**Texto de leitura**
━━━━━━━━━━
Em resumo, existe uma discrepância imensa entre a maneira pela qual os filósofos descrevem o modo que os cientistas pensam, a maneira que os cientistas se autopercebem e a modo como os cientistas agem no dia-a-dia. Obviamente a minha descrição também utiliza prismas para a observação do comportamento dos pesquisadores, e então sob-hipótese alguma eu estou dizendo que minha visão é privilegiada.
CPF – Até que ponto é possível projetar a inovação? Uma política científica voltada para inovação precisa pressupor e financiar o ócio e o “fracasso”?
━━━━━━━━━━
**Itens listados**

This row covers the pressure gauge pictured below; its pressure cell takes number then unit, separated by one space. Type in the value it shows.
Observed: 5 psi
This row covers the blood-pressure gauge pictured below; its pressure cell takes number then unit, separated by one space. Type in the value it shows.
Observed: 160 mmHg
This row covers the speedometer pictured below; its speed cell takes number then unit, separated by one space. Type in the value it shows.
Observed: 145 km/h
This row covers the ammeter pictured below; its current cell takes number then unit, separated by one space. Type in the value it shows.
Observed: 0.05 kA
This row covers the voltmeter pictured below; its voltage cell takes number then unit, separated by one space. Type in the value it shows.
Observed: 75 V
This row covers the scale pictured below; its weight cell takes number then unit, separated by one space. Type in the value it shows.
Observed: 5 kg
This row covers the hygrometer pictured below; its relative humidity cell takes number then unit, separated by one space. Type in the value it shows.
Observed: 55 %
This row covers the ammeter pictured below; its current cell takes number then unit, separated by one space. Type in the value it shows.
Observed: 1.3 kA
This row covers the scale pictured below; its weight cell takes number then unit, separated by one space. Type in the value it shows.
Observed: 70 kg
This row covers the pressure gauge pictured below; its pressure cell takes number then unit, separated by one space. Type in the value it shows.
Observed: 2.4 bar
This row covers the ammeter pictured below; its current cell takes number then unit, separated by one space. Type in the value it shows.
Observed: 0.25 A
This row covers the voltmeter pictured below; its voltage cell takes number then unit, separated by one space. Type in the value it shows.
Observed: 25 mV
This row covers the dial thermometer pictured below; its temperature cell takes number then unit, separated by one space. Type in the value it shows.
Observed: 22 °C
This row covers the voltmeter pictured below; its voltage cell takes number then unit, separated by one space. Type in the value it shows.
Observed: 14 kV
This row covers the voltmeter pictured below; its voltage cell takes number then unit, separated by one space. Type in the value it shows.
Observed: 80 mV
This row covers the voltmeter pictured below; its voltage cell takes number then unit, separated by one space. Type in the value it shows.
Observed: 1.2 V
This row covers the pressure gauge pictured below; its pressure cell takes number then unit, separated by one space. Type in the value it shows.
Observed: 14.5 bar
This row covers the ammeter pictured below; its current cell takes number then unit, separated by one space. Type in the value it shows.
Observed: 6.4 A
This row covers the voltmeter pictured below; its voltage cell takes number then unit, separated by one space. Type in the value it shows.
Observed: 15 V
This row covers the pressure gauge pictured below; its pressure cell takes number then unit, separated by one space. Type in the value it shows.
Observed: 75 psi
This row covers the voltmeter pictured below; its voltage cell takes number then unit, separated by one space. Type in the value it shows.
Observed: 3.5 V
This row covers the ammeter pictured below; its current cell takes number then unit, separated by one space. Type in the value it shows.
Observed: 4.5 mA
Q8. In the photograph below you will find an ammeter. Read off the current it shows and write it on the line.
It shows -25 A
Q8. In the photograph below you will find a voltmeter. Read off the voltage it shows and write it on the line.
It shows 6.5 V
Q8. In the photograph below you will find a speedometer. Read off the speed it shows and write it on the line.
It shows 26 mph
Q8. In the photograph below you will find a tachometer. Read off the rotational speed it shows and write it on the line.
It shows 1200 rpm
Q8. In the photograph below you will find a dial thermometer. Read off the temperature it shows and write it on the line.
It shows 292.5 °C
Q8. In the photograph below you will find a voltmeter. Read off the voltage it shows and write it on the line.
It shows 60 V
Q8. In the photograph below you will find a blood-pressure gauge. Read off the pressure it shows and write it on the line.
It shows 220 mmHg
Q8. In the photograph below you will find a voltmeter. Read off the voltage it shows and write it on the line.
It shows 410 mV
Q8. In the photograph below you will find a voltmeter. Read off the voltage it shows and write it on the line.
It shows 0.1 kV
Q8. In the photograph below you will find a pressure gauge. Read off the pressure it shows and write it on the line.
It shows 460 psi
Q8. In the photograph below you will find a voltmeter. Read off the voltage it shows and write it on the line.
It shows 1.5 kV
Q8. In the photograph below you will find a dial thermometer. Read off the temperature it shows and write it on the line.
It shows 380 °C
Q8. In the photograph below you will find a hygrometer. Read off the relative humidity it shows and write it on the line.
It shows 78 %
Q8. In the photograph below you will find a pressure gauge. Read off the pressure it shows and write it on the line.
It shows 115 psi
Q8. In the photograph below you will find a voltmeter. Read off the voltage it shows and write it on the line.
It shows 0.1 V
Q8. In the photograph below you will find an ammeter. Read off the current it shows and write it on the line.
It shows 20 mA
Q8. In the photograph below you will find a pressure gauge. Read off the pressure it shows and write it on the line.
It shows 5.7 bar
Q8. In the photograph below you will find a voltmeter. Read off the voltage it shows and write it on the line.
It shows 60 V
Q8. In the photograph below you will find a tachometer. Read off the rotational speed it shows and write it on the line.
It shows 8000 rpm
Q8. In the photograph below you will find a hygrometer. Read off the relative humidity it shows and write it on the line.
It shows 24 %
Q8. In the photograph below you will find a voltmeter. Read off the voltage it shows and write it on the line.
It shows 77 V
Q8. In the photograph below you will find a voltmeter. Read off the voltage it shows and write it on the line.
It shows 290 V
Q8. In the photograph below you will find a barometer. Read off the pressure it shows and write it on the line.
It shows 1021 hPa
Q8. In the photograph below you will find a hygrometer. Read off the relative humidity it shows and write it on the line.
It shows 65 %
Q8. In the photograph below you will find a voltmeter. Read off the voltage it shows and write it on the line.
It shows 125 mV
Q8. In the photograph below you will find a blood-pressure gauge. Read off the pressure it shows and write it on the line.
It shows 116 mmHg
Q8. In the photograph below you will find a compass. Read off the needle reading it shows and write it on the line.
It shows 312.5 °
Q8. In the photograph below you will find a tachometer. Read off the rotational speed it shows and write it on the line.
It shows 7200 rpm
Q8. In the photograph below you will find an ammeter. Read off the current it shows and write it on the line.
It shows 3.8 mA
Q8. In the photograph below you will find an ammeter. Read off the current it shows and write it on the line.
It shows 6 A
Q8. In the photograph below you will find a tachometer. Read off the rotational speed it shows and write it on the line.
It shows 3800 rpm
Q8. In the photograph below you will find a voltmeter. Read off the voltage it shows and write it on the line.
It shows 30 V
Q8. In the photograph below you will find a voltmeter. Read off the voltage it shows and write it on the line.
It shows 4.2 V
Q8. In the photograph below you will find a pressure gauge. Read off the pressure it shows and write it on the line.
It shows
━━━━━━━━━━
**Tarefas do exercício**
A – Segundo o texto de leitura, entre quais três coisas existe uma discrepância imensa?
B – Reproduza sem nenhuma alteração o trecho do texto de leitura que começa nas palavras "Em resumo, existe" e termina logo após as palavras "visão é privilegiada.".
C – Diga se cada afirmação concorda com o texto de leitura, respondendo sim ou não e citando literalmente as palavras do texto que decidem a questão: (i) Quem fala afirma que sua visão é privilegiada. (ii) Quem fala reconhece que sua própria descrição também usa prismas para observar os pesquisadores. (iii) Uma das perguntas de CPF trata de até que ponto é possível projetar a inovação.
Os itens não são necessários para este exercício.

**Respostas por tarefa**
A – Entre a maneira como os filósofos descrevem o modo de pensar dos cientistas, a maneira como os cientistas se autopercebem e o modo como os cientistas agem no dia a dia.

B –
Em resumo, existe uma discrepância imensa entre a maneira pela qual os filósofos descrevem o modo que os cientistas pensam, a maneira que os cientistas se autopercebem e a modo como os cientistas agem no dia-a-dia. Obviamente a minha descrição também utiliza prismas para a observação do comportamento dos pesquisadores, e então sob-hipótese alguma eu estou dizendo que minha visão é privilegiada.

C –
(i) Não: "sob-hipótese alguma eu estou dizendo que minha visão é privilegiada".
(ii) Sim: "Obviamente a minha descrição também utiliza prismas para a observação do comportamento dos pesquisadores".
(iii) Sim: "Até que ponto é possível projetar a inovação?"